Dadaku berdebar. Ada yang mengikuti kami ? Tapi satu- satu nya yang ku dengar adalah suara debaran jantung dan nafasku yang terengah- engah.
 "Ayo lebih cepat, La. Kita harus segera sampai di ujung jalan. Di sana ada halte bis, jadi kita bisa pergi dari kota ini secepat yang kita bisa. " David mempercepat langkahnya.
Dia semakin cepat berjalan, dan akhirnya berlari. Nafasku mulai tersengal, dadaku terasa seperti terbakar. Aku tidak bisa berlari lagi. Genggaman tanganku terlepas, kemudian aku jatuh tersungkur di atas aspal yang kasar dan dingin.
   Saat itu lah aku mendengar derap suara seseorang menuju ke arahku. David benar, kami di ikuti !
   Suara langkah kaki itu terdengar semakin jelas, semakin mendekat, lalu aku menoleh ...
   Kilatan cahaya berkelebat di atas kepalaku. Pisau !
   Suara pisau berdenting nyaring beradu dengan aspal. Hampir ! Hampir saja pisau itu menancap di tubuhku kalau saja aku tidak beringsut ke belakang.
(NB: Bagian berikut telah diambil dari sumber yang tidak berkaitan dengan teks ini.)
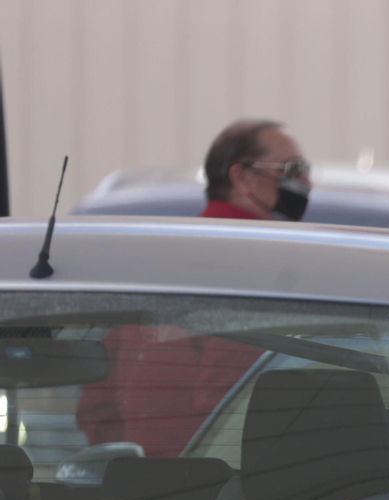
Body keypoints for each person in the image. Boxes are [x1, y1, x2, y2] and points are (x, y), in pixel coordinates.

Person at [77, 120, 312, 455]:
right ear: (241, 177)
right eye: (293, 169)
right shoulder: (258, 266)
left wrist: (133, 469)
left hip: (138, 488)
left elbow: (98, 405)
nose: (306, 181)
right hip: (219, 489)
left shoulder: (156, 262)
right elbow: (232, 401)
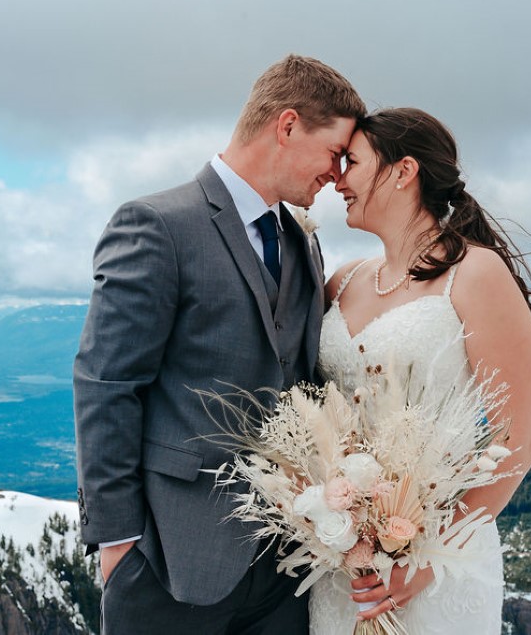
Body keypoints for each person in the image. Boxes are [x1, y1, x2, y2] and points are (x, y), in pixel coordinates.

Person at [73, 54, 366, 634]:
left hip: (285, 567)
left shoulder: (303, 244)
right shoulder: (157, 224)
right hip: (172, 562)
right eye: (334, 153)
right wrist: (118, 545)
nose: (337, 176)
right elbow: (106, 383)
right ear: (286, 126)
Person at [308, 107, 531, 633]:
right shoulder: (344, 280)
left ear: (402, 171)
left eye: (352, 162)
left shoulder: (476, 273)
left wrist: (426, 560)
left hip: (437, 567)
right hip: (343, 562)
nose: (337, 180)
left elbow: (521, 441)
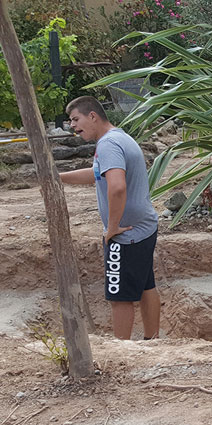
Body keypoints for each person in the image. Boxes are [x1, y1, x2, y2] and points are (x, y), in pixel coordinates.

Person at [59, 96, 160, 340]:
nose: (72, 125)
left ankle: (122, 351)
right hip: (144, 227)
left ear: (92, 115)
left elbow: (116, 187)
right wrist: (57, 176)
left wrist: (112, 227)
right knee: (146, 285)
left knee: (119, 297)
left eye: (76, 119)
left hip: (126, 234)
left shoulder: (108, 145)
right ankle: (152, 341)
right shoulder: (119, 138)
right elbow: (97, 175)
   Lalu David menarikku berdiri.
   Kini aku bisa melihat jelas sosok bayangan. Tubuhnya tidak terlalu tinggi. Dia berpakaian serba hitam dengan penutup kepala yang menyatu dengan bajunya. Tampak sengaja menenggelamkan wajahnya agar kami tak bisa melihat raut mukanya dengan jelas.
   Kulihat dia mulai bergerak kearah ku. Menyerang. Saat itu lah aku mengejutkannya dengan cahaya biru terang yang berasal dari senter kecil dari dalam saku jaketku. Aku menyorot tepat ke matanya. Membuatnya berhenti karena silau.
 "Sial !" umpatnya sambil berusaha menghalangi cahaya yang menyilaukan mata dengan telapak tangannya.